# [WHAT NEEDS TO BE DONE]
Your answer is the lines below, exactly, from the one that contains "Contact name: | Relationship: |" through the one that contains "sabbatical experience) |", both included.

# [GIVEN DATA]

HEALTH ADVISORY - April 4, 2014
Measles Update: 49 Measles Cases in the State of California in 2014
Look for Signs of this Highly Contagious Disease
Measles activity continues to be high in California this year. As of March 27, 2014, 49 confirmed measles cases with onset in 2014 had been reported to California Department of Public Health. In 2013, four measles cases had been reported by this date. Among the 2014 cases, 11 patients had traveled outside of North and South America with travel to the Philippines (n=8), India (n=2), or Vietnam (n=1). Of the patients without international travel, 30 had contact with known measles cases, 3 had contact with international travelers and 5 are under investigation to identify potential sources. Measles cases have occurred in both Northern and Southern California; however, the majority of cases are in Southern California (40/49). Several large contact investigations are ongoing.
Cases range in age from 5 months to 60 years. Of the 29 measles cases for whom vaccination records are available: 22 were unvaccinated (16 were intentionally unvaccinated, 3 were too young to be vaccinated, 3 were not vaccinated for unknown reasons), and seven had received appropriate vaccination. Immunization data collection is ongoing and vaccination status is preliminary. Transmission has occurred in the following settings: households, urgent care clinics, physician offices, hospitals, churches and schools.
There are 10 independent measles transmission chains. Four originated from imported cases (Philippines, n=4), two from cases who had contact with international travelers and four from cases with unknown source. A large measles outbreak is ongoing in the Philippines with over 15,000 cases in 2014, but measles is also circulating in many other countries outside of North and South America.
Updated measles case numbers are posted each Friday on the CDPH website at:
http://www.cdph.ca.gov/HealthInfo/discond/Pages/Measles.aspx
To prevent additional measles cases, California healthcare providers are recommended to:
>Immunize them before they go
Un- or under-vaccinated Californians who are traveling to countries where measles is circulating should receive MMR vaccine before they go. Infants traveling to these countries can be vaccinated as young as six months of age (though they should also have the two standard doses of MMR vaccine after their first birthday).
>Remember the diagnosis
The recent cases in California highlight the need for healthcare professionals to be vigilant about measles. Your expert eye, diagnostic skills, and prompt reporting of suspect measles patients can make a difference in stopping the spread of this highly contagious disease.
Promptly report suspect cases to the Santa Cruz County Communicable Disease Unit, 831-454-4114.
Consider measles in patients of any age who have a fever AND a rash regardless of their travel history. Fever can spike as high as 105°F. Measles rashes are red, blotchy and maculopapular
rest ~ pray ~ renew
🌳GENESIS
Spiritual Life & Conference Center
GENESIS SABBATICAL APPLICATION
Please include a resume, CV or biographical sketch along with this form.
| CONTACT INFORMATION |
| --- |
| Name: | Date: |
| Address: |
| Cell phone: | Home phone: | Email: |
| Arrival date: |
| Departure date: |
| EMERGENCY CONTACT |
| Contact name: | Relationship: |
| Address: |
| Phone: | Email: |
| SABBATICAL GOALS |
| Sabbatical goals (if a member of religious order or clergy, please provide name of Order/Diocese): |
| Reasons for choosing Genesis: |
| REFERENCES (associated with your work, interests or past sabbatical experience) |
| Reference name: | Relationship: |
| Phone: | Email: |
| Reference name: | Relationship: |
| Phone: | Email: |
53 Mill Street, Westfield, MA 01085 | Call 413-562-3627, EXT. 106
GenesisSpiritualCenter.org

# [TASK RESULT]
| Contact name: | Relationship: |
| Address: |
| Phone: | Email: |
| SABBATICAL GOALS |
| Sabbatical goals (if a member of religious order or clergy, please provide name of Order/Diocese): |
| Reasons for choosing Genesis: |
| REFERENCES (associated with your work, interests or past sabbatical experience) |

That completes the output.